◆ **Extrait**
-=-=-=-=-

Aujourd'hui, nous allons parler d'un schéma qui m'a pris vraiment beaucoup de temps à comprendre1.
Cela fait environ 13 années que je fais des recherches pour comprendre et mesurer l’impact environnemental des villes et des territoires. Au fur et à mesure, j’ai appris à mesurer les flux de ressources et de polluants des villes ainsi que les stocks matériels des villes (le bâti).
Puis petit à petit, à force de lire le travail d’autres chercheurs et chercheuses; j’ai compris que juste mesurer les flux et les stocks des villes ne suffit pas pour résoudre nos enjeux socio-écologiques (vous allez me dire que c’est évident, mais j’étais un ingénieur naïf).
Pour approfondir mes connaissances et sortir de ma myopie ingénieur, j'ai interviewé plus de 115 chercheur.euses sur le podcast Circular Metabolism.
Toutes ces lectures, ces rencontres, ces discussions avec des chercheur.euses, pourraient se synthétiser dans un schéma que vous pouvez voir sur la vidéo ci-dessous et que nous allons décortiquer ensemble.

-=-=-=-=-

◆ **Matériel fourni**
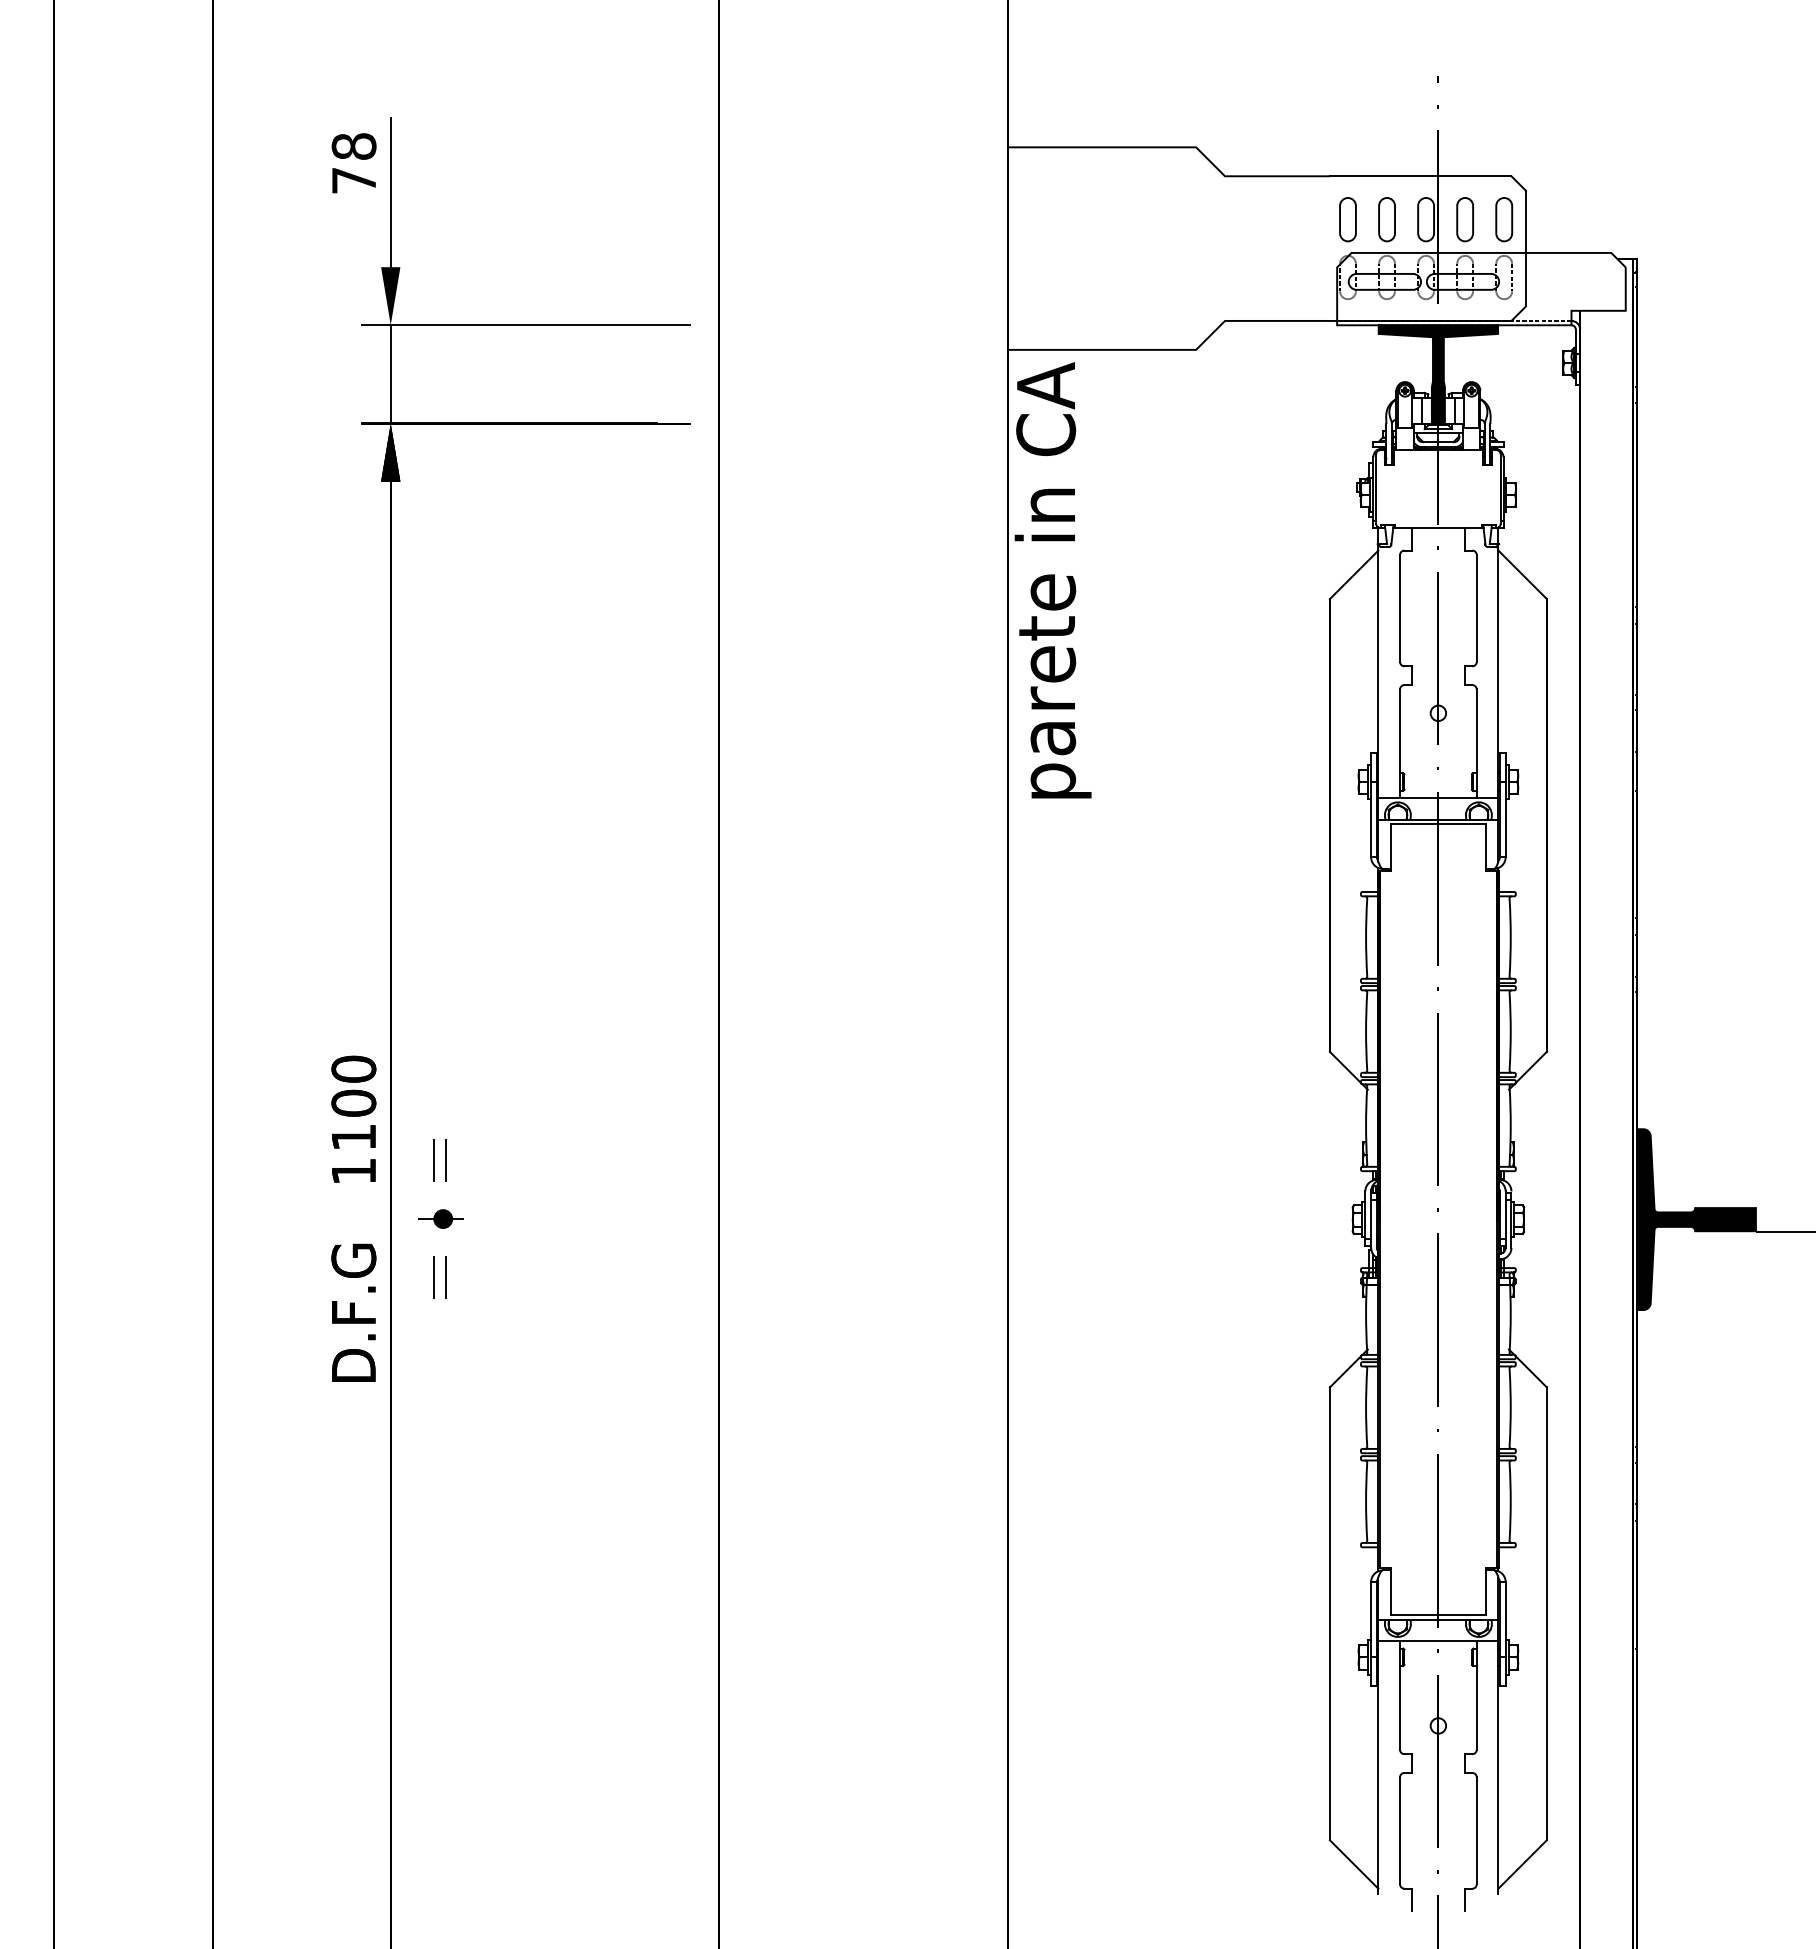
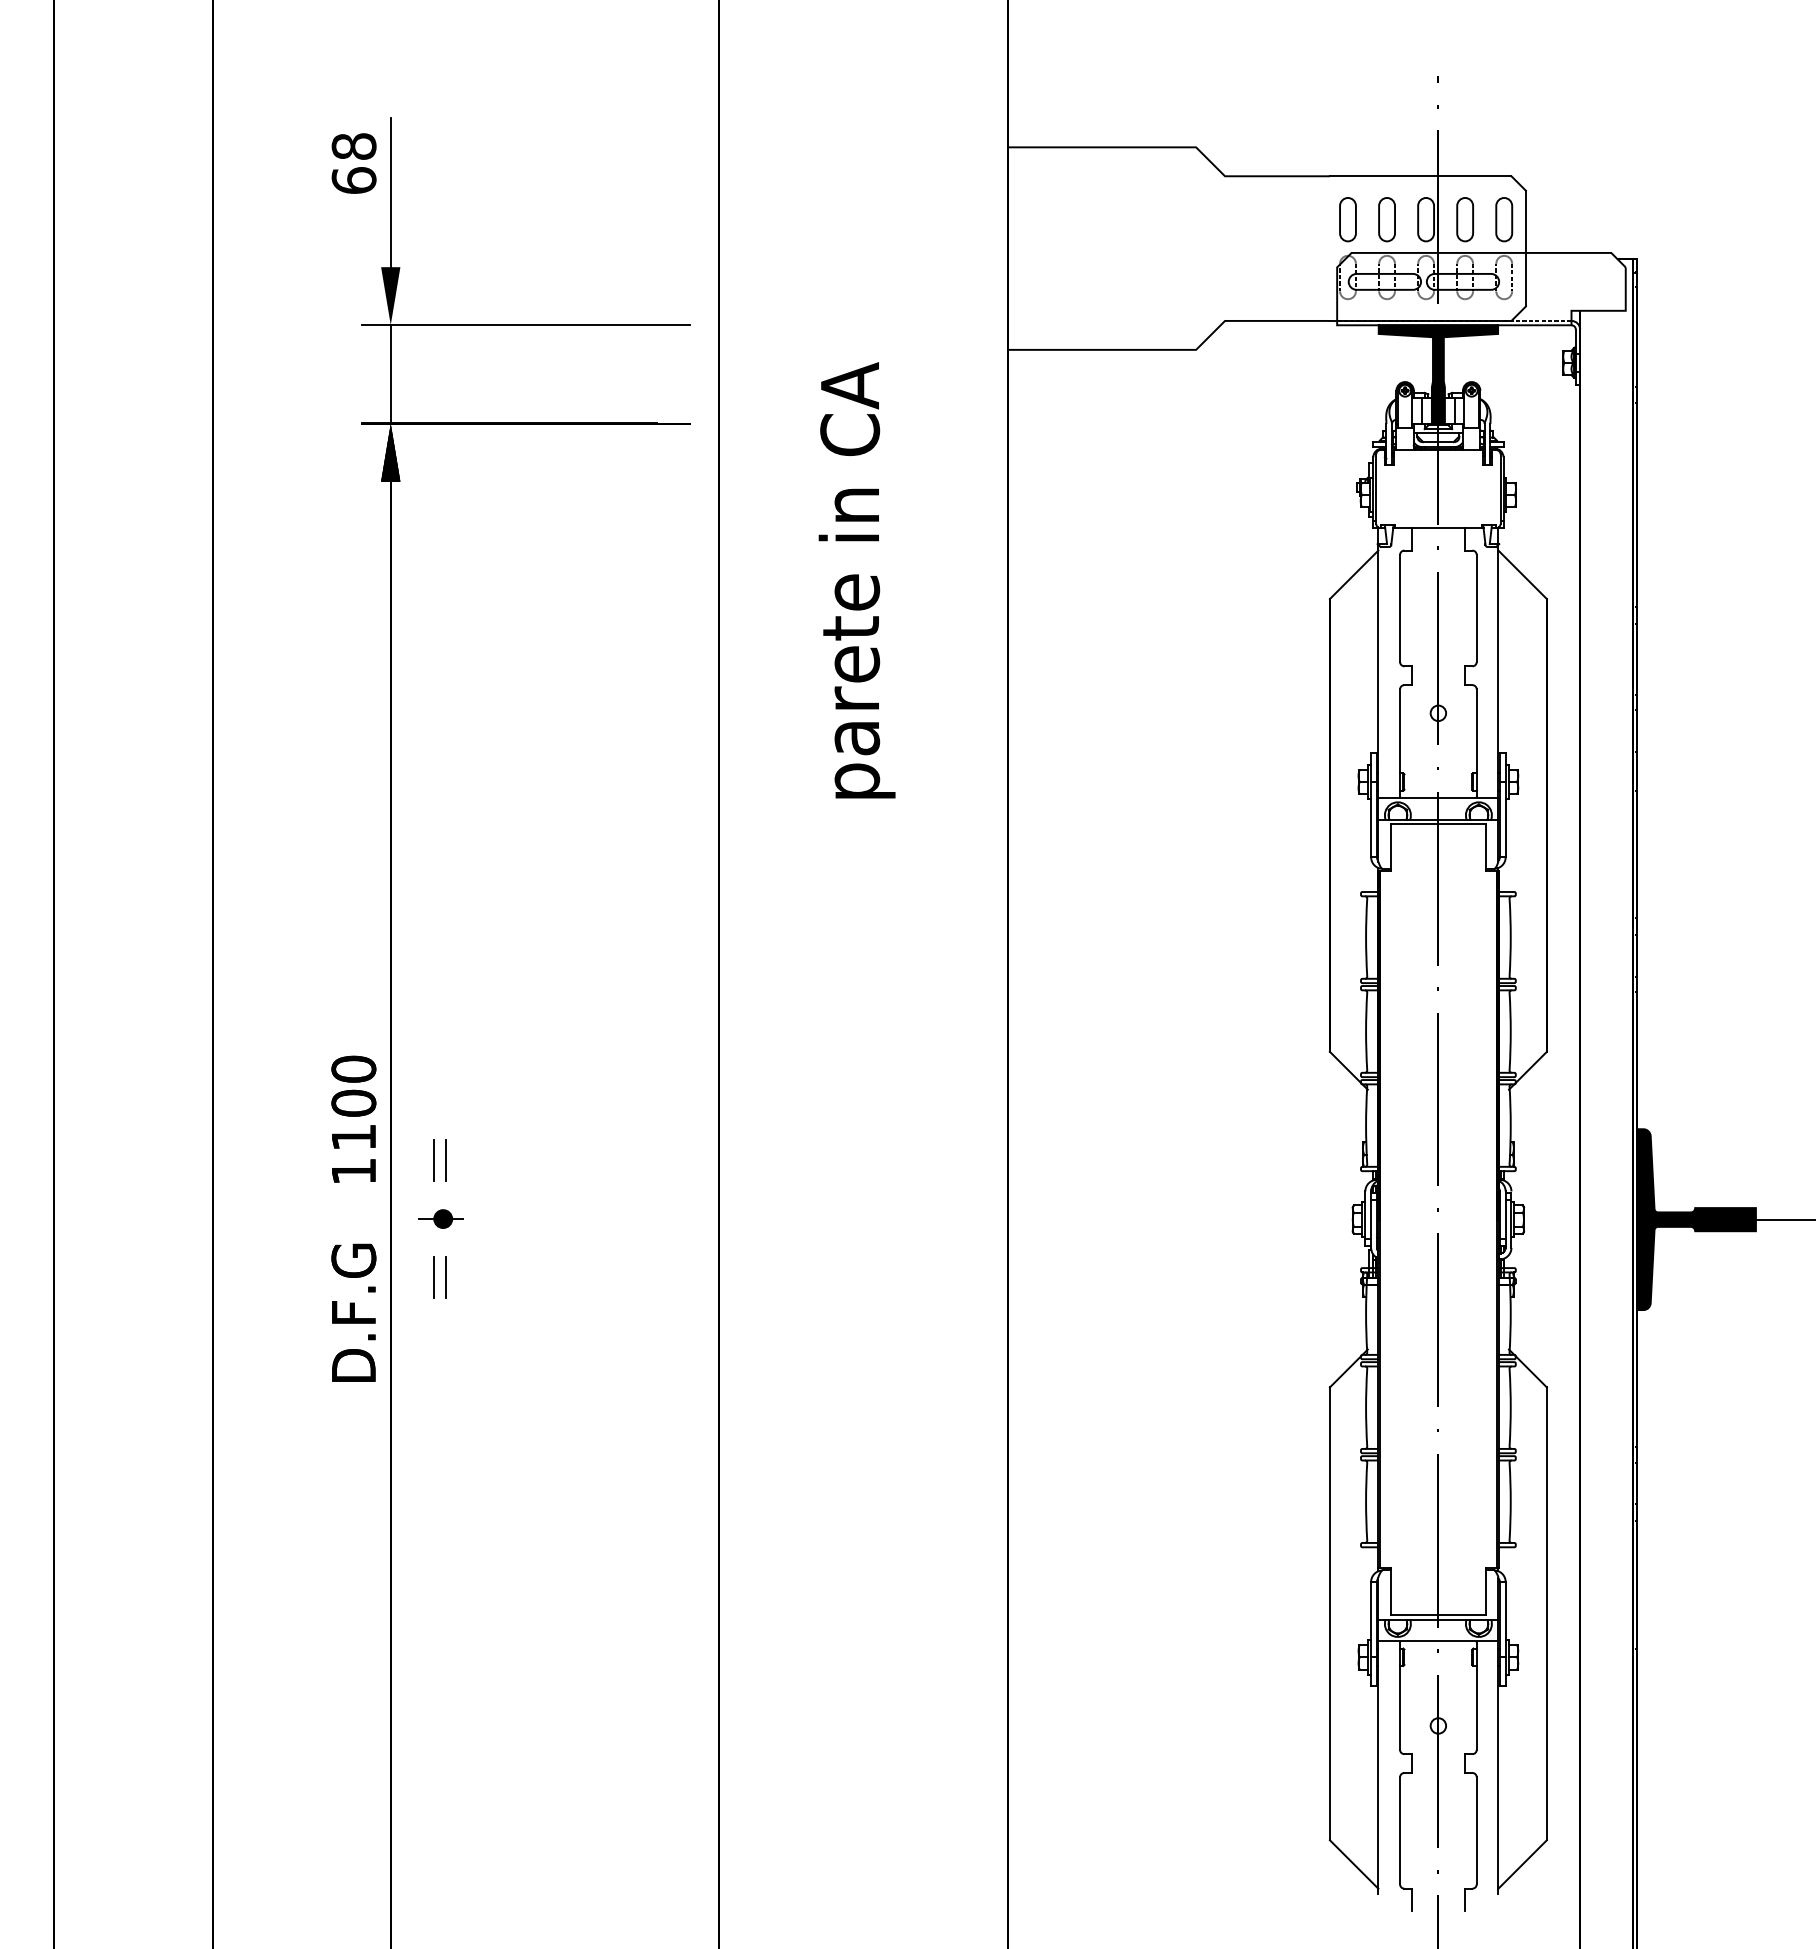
text at (353, 180): 78 -> 68
text at (1052, 580) position: (1052, 580) -> (856, 580)
line at (1783, 1231) position: (1783, 1231) -> (1783, 1219)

-=-=-=-=-

◆ **Exercice proposé**
D'après l'extrait, combien de chercheurs et chercheuses ont été interviewés sur le podcast Circular Metabolism ?

◆ **Corrigé**
Plus de 115.